+++ Task input

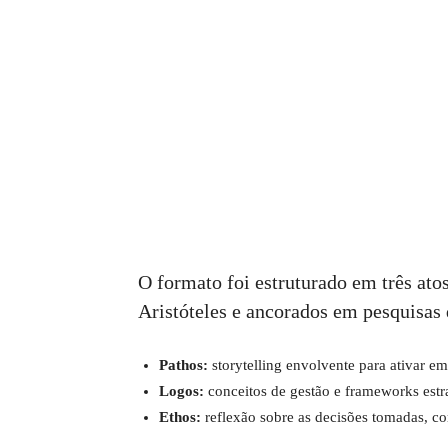
O formato foi estruturado em três atos
Aristóteles e ancorados em pesquisas 
Pathos:
storytelling envolvente para ativar e
Logos:
conceitos de gestão e frameworks estr
Ethos:
reflexão sobre as decisões tomadas, c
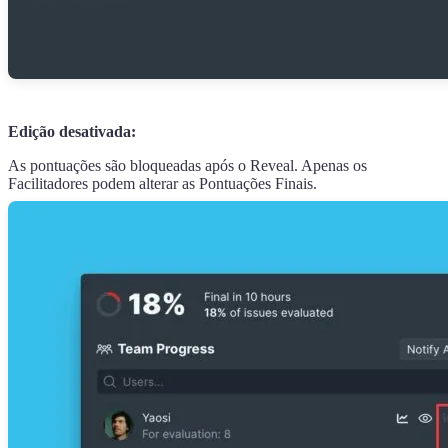
Edição desativada:
As pontuações são bloqueadas após o Reveal. Apenas os
Facilitadores podem alterar as Pontuações Finais.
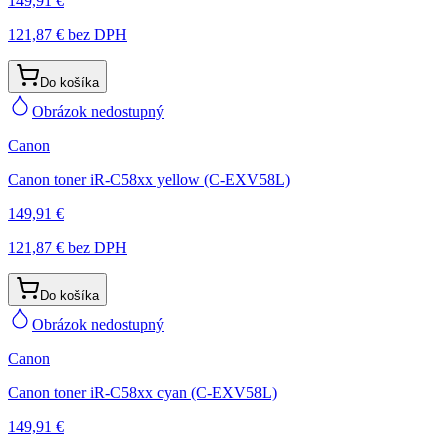
149,91 €
121,87 €
bez DPH
Do košíka
Obrázok nedostupný
Canon
Canon toner iR-C58xx yellow (C-EXV58L)
149,91 €
121,87 €
bez DPH
Do košíka
Obrázok nedostupný
Canon
Canon toner iR-C58xx cyan (C-EXV58L)
149,91 €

++++++

Task instructions:
The records above are to be copied exactly, without their pictures.

Result of this task:
O formato foi estruturado em três atos
Aristóteles e ancorados em pesquisas 
Pathos:
storytelling envolvente para ativar e
Logos:
conceitos de gestão e frameworks estr
Ethos:
reflexão sobre as decisões tomadas, c
Edição desativada:
As pontuações são bloqueadas após o Reveal. Apenas os
Facilitadores podem alterar as Pontuações Finais.
149,91 €
121,87 €
bez DPH
Do košíka
Obrázok nedostupný
Canon
Canon toner iR-C58xx yellow (C-EXV58L)
149,91 €
121,87 €
bez DPH
Do košíka
Obrázok nedostupný
Canon
Canon toner iR-C58xx cyan (C-EXV58L)
149,91 €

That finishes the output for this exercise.